Kenyan Online Betting Operators Sportpesa and Betin Sue Government Over Industry Shutdown

Posted on: July 22, 2019, 09:41h. 

Last updated on: July 22, 2019, 11:15h.

Kenya’s top two online betting companies, Sportpesa and Betin, have initiated legal action against the country’s government and biggest telecommunications provider, as they push back against the state’s dramatic shutdown of the industry.

Sportpesa CEO Ronald Karauri has denied government claims that his company has not been paying its fair share of taxes, even going so far as to publish the company’s finances in national newspapers. (Image: Ronald Karauri/ jolygram)

Earlier this month, the state ordered Kenyan telecoms giant, Safaricom, to block M-Pesa pay-bill numbers and SMS short codes for 27 betting companies, including Sportpesa and Betin.

In a largely unbanked society, the online gambling industry is sustained by the M-Pesa e-wallet, which allows Kenyans to load money onto their phones and make digital transactions. The operators rely on the pay-bill numbers and short codes allocated to them by Safaricom-owned M-Pesa to facilitate deposits and payouts.

On July 10, Kenya’s Betting Control and Licensing Board (BCLB) announced some 12 million Kenyans had 48 hours to withdraw their funds before Safaricom switched off the codes.

The government took the nuclear option after it claimed the betting industry had not been paying its fair share of taxes, an allegation the industry denies.

Imprison Regulator, Says Sportpesa Suit

And now it’s fighting back. Last week, Sportpesa and Betin filed lawsuits against the government, arguing that the shutdown was illegal because they both had court orders allowing them to continue their operations, despite the state refusing to renew their licenses at the beginning of the month.

Their complaints ask for the suspension of pay-bill numbers to be lifted and calls for the chairman of the BCLB to be fined or imprisoned for ordering the shutdown, in violation of a court order.

Additionally, SportPesa is suing the government for compensation for earnings lost since the numbers were switched off.
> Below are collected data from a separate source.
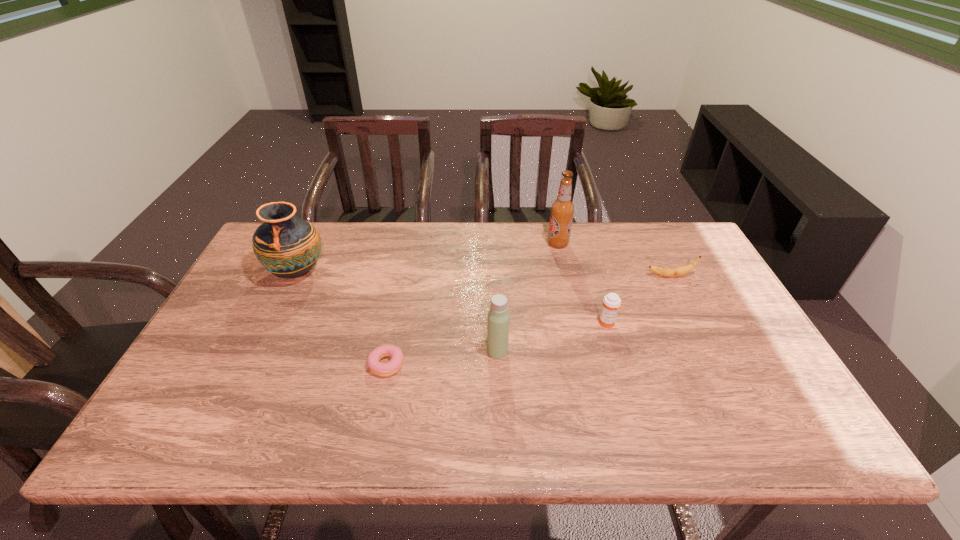
Where is `free spot located 0.350m on the back of the shortest object`? free spot located 0.350m on the back of the shortest object is located at coordinates (406, 263).

Locate an element on the screen. This screenshot has width=960, height=540. beer bottle present at the far edge is located at coordinates (562, 209).

The image size is (960, 540). Find the location of `pottery at the far edge`. pottery at the far edge is located at coordinates (286, 246).

At what (x,y) coordinates should I click in order to perform the action: click on object at the left edge. Please return your answer as a coordinate pair (x, y). Looking at the image, I should click on (286, 246).

The image size is (960, 540). What are the coordinates of `object that is at the right edge` in the screenshot? It's located at (667, 272).

Locate an element on the screen. The image size is (960, 540). object present at the far left corner is located at coordinates (286, 246).

The image size is (960, 540). Identify the location of vacant space at the far edge of the desktop. (531, 228).

In the image, there is a desktop. Find the location of `vacant space at the near edge`. vacant space at the near edge is located at coordinates (720, 416).

Image resolution: width=960 pixels, height=540 pixels. Identify the location of vacant space at the left edge of the desktop. (261, 318).

Locate an element on the screen. The width and height of the screenshot is (960, 540). free space at the near left corner of the desktop is located at coordinates (211, 418).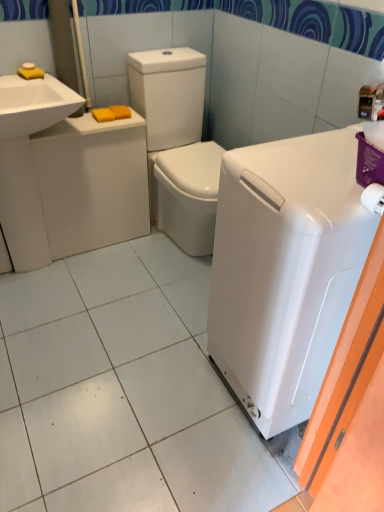
Question: From a real-world perspective, relative to white glossy washing machine at right, is white glossy sink at upper left, the 2th sink positioned from the bottom, vertically above or below?

Choices:
 (A) below
 (B) above

Answer: (B)

Question: From the image's perspective, relative to white glossy washing machine at right, is white glossy sink at upper left, marked as the first sink in a top-to-bottom arrangement, above or below?

Choices:
 (A) above
 (B) below

Answer: (A)

Question: Which of these objects is positioned closest to the white glossy sink at left, acting as the second sink starting from the top?

Choices:
 (A) white glossy washing machine at right
 (B) white glossy sink at upper left, marked as the first sink in a top-to-bottom arrangement
 (C) white glossy washer at center

Answer: (B)

Question: Considering the real-world distances, which object is farthest from the white glossy sink at left, acting as the second sink starting from the top?

Choices:
 (A) white glossy sink at upper left, marked as the first sink in a top-to-bottom arrangement
 (B) white glossy washer at center
 (C) white glossy washing machine at right

Answer: (C)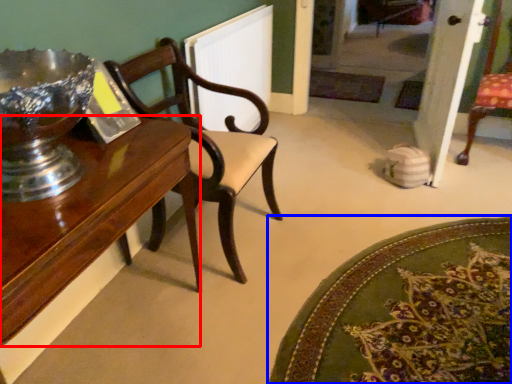
Question: Which object is further to the camera taking this photo, table (highlighted by a red box) or mat (highlighted by a blue box)?

Choices:
 (A) table
 (B) mat

Answer: (B)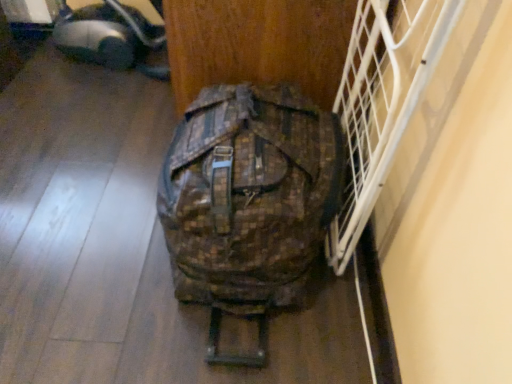
I want to click on free space to the left of camouflage fabric backpack at center, so point(85,237).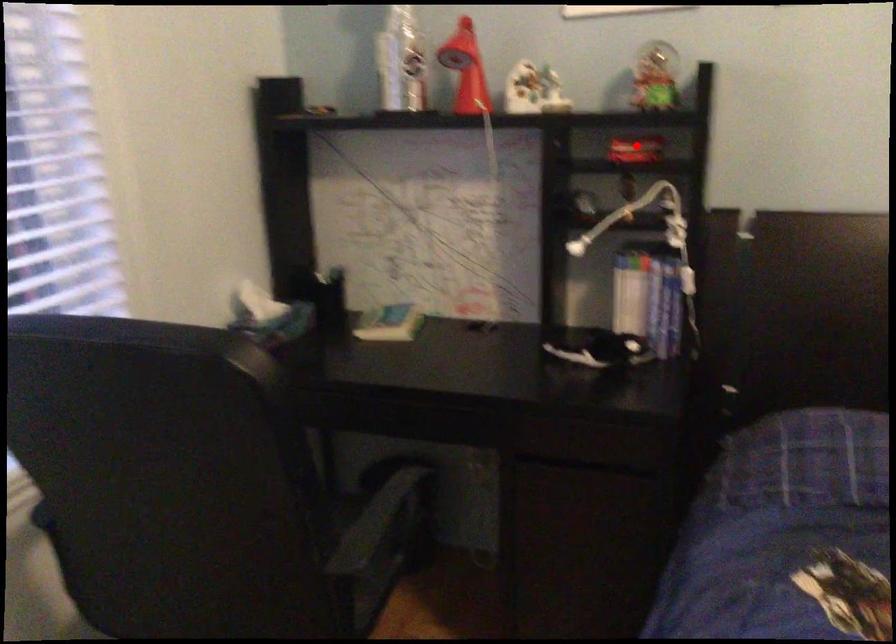
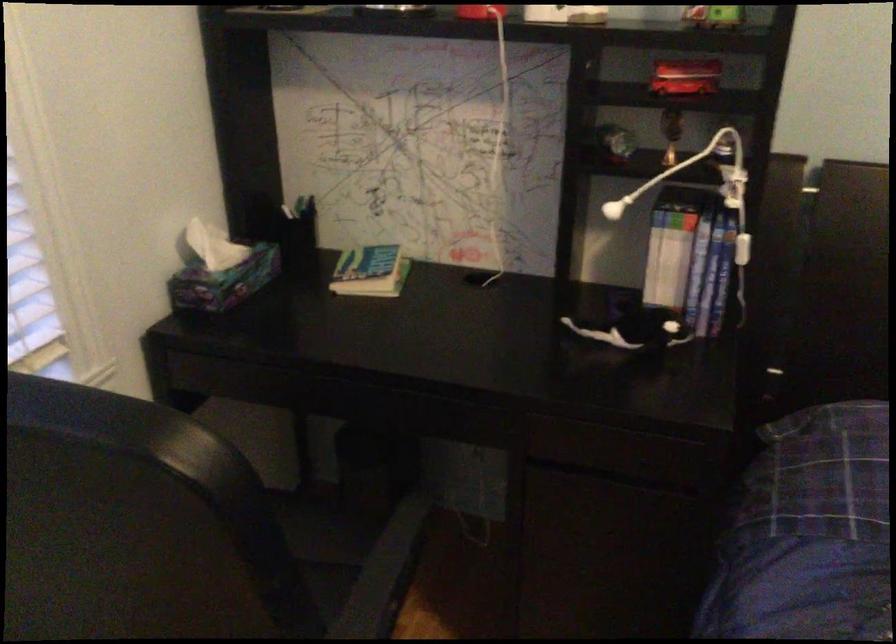
The point at the highlighted location is marked in the first image. Where is the corresponding point in the second image?

(685, 77)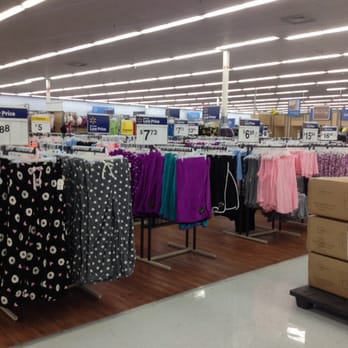
Image resolution: width=348 pixels, height=348 pixels. Find the location of `back wall`. back wall is located at coordinates (76, 107), (123, 108), (16, 100).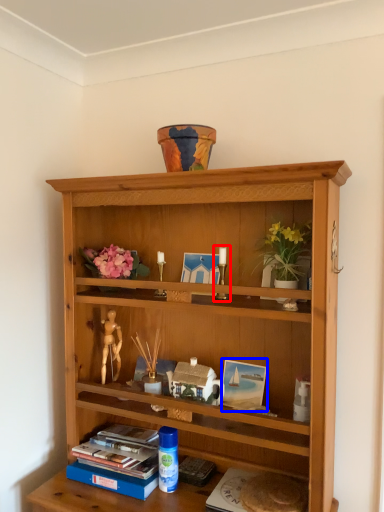
Question: Which of the following is the closest to the observer, candle holder (highlighted by a red box) or picture frame (highlighted by a blue box)?

Choices:
 (A) candle holder
 (B) picture frame

Answer: (A)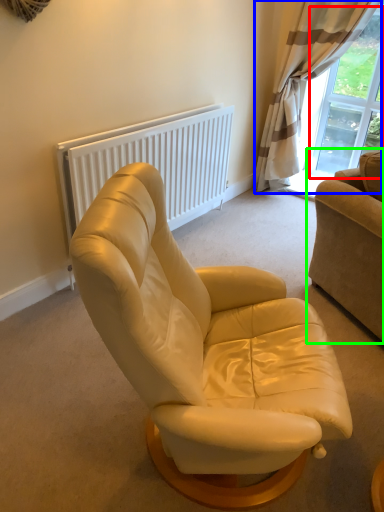
Question: Which object is the farthest from window screen (highlighted by a red box)? Choose among these: curtain (highlighted by a blue box) or studio couch (highlighted by a green box).

Choices:
 (A) curtain
 (B) studio couch

Answer: (B)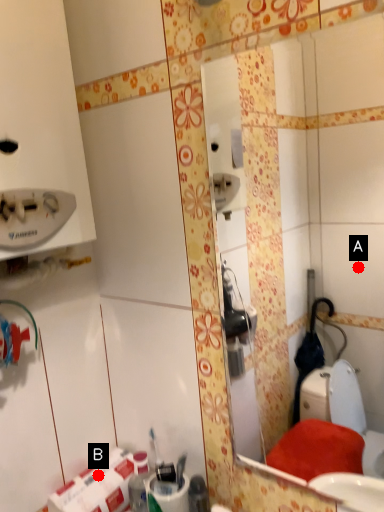
Question: Two points are circled on the image, labeled by A and B beside each circle. Which point is closer to the camera?

Choices:
 (A) A is closer
 (B) B is closer

Answer: (B)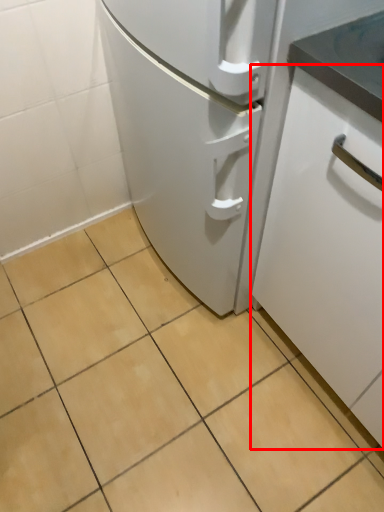
Question: Observing the image, what is the correct spatial positioning of cabinetry (annotated by the red box) in reference to ceramic tile?

Choices:
 (A) left
 (B) right

Answer: (B)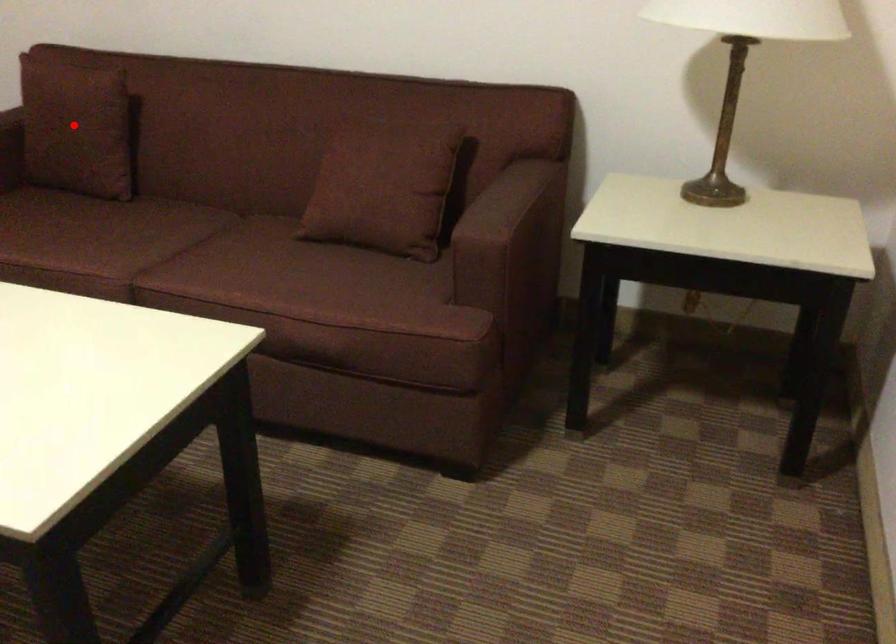
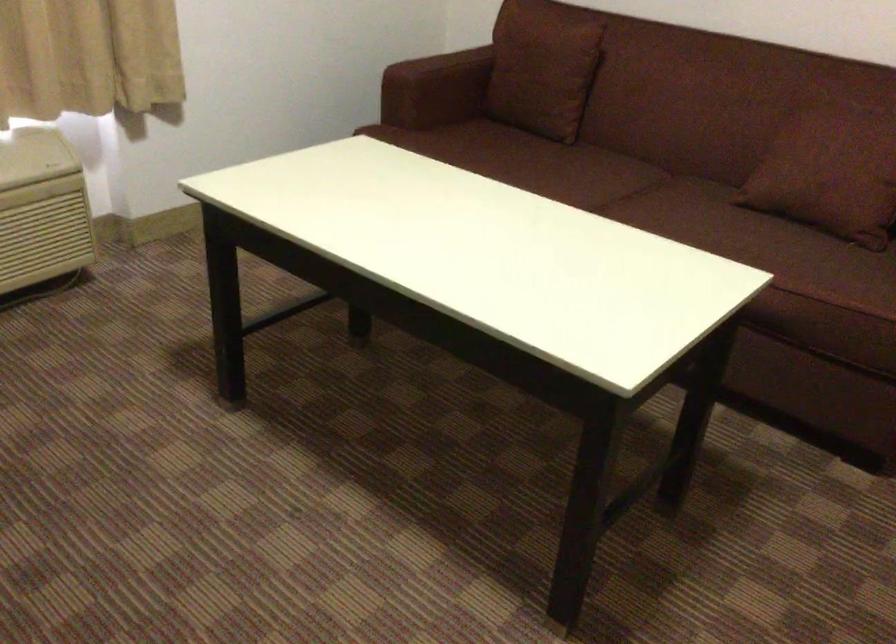
Question: I am providing you with two images of the same scene from different viewpoints. A red point is shown in image1. For the corresponding object point in image2, is it positioned nearer or farther from the camera?

Choices:
 (A) Nearer
 (B) Farther

Answer: (B)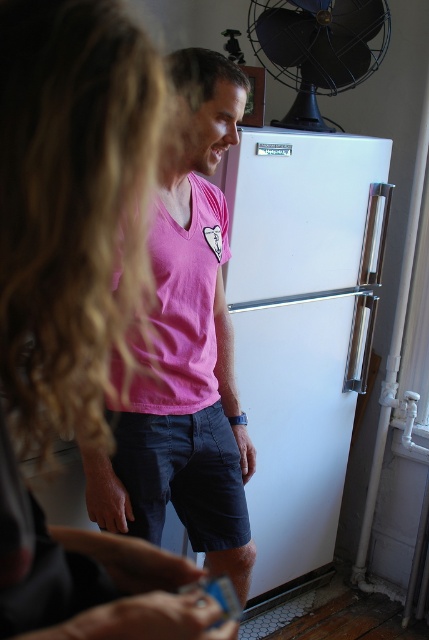
You are trying to fit a new appliance that is 1.5 meters wide into the space next to the white matte refrigerator at right and the pink cotton shirt at center. Based on their sizes, can the appliance fit between them?

The white matte refrigerator at right is wider than the pink cotton shirt at center. However, without knowing the exact distance between them or the total available space, it is impossible to determine if the 1.5 meter wide appliance can fit between them.

You are trying to determine if the blonde hair at upper left can fit entirely within the width of the white matte refrigerator at right. Based on the scene, can it?

The blonde hair at upper left has a width less than the white matte refrigerator at right, so yes, the blonde hair at upper left can fit entirely within the width of the white matte refrigerator at right.

You are trying to determine the relative sizes of the objects in the scene. Which object is smaller between the blonde hair at upper left and the white matte refrigerator at right?

The blonde hair at upper left is smaller than the white matte refrigerator at right.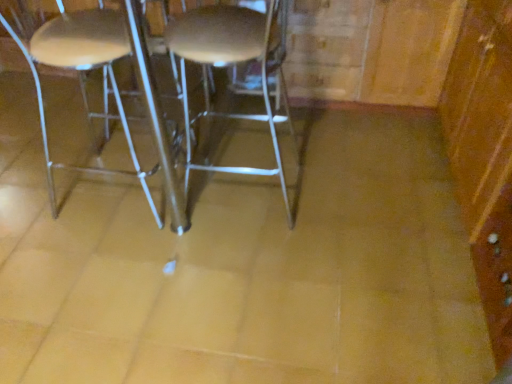
Identify the location of free space to the back side of metallic silver stool at left. This screenshot has height=384, width=512. (130, 135).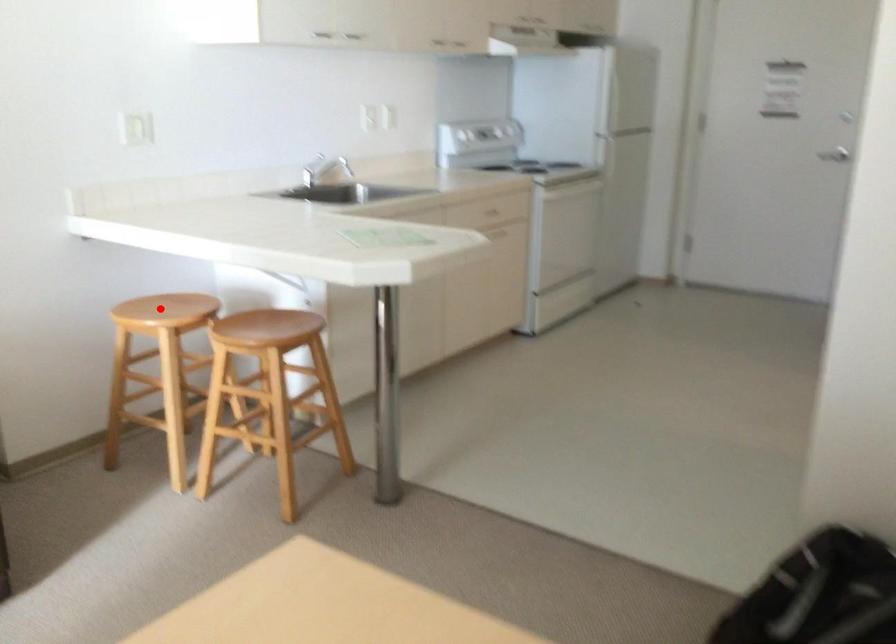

Now, Betin has also filed suit against Safaricom, demanding the company switch the pay-bill numbers back on.

“The interested party [Safaricom] be directed to refrain from giving effect to or acting on any directive by the respondent [BCLB] in relation to the applicants pay bill account numbers pending the hearing and determination of this application,” reads the complaint.

The government contests that the 27 companies have failed to meet regulatory requirements and have withheld money that should have been paid to the government in taxes.

But last week, Sportpesa took out a full-page advertisement in several newspapers disclosing its finances to the public, while also highlighting its commitment to social responsibility and voluntary funding of domestic sporting and agricultural programs.

Directors Expelled

Also last week, the Interior Ministry ordered the expulsion from the country of 17 foreign directors of Kenyan-facing gambling companies. The names of the executives targeted were not disclosed, although sources who spoke to Kenya’s Daily Nation newspaper said they included Bulgarian, Italian, Russian, and Polish nationals.

The widespread adoption of mobile phones in Africa over the past few years, and the rise of e-wallets like M-Pesa, has created a gambling boom in many nations, which has led to concerns about the social costs. Kenya is the third biggest market in Africa, after Nigeria and South Africa.

In 2017, a GeoPoll Survey found Kenya had the highest number of people between the ages of 17 to 35 who gambled frequently.